Quote the data below in full, minus the images.

* Exercise data *

◆ ◆ ◆ ◆ ◆ ◆ ◆

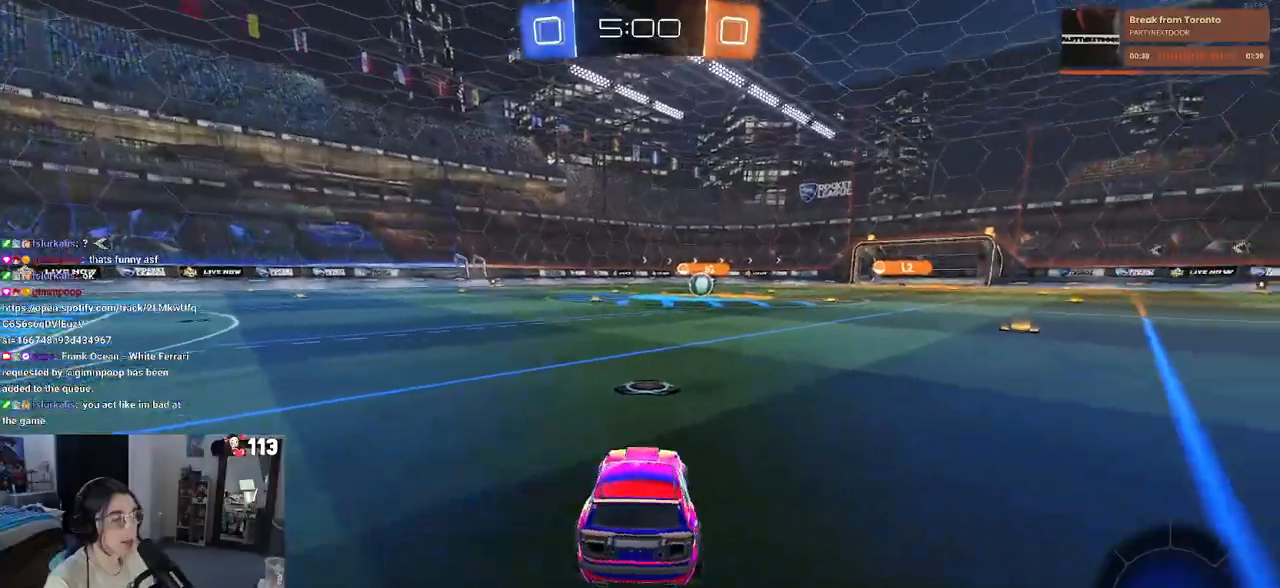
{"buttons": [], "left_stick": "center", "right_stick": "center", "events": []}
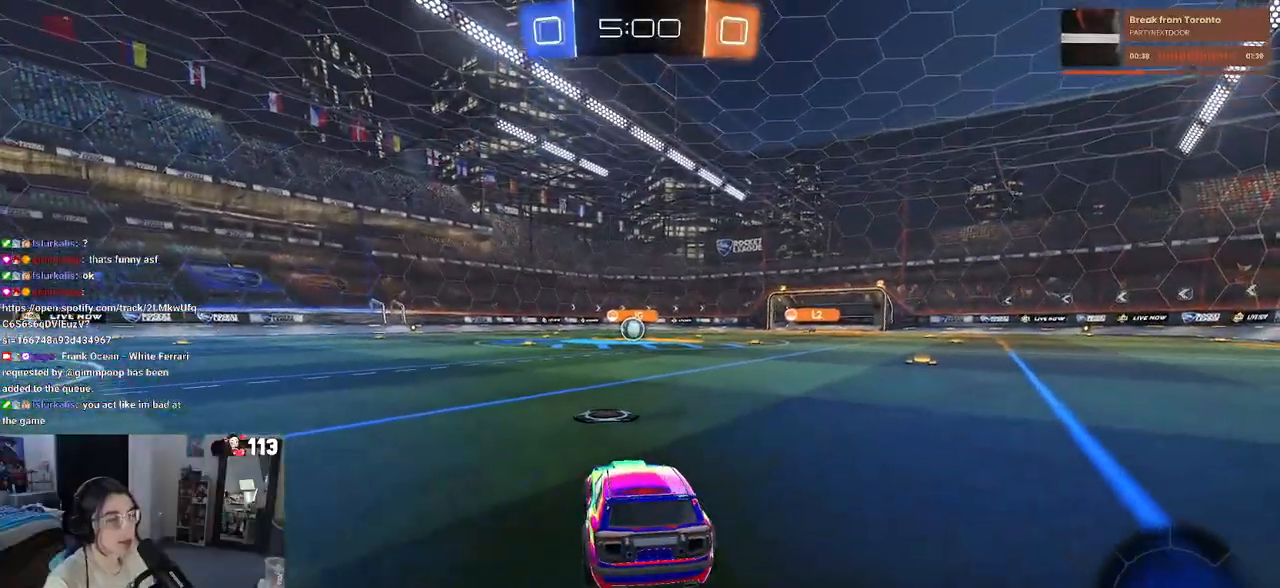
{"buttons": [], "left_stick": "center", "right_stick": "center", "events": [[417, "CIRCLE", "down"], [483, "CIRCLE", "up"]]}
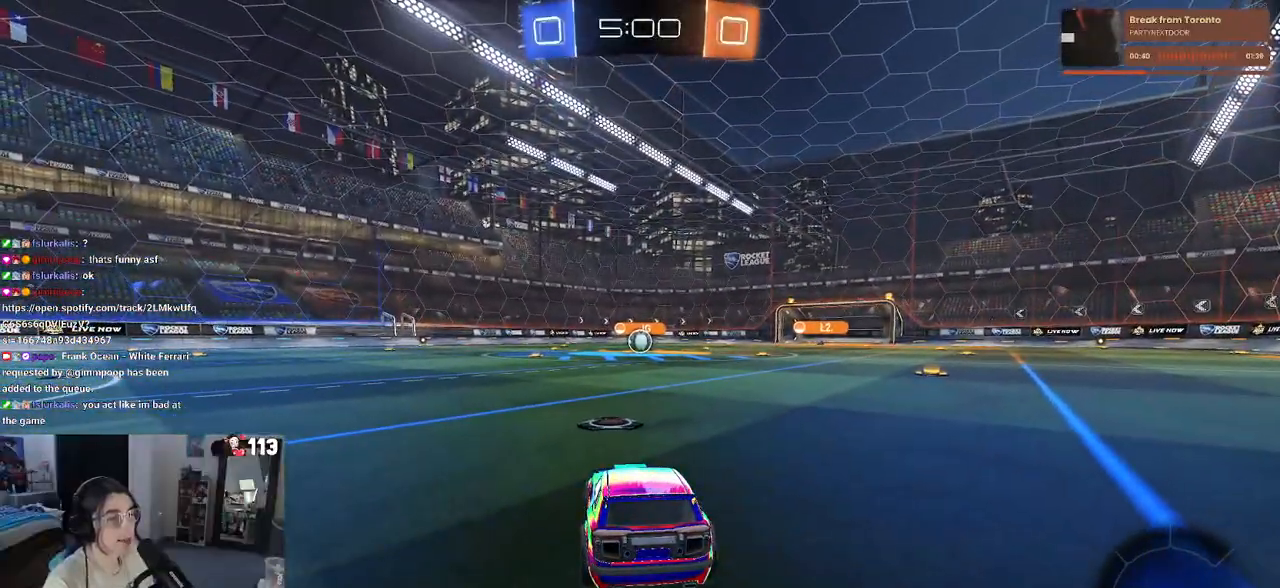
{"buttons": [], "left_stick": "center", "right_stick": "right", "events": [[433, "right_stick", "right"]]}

◆ ◆ ◆ ◆ ◆ ◆ ◆

* Exercise output *
{"buttons": [], "left_stick": "center", "right_stick": "center", "events": []}
{"buttons": [], "left_stick": "center", "right_stick": "center", "events": [[417, "CIRCLE", "down"], [483, "CIRCLE", "up"]]}
{"buttons": [], "left_stick": "center", "right_stick": "right", "events": [[433, "right_stick", "right"]]}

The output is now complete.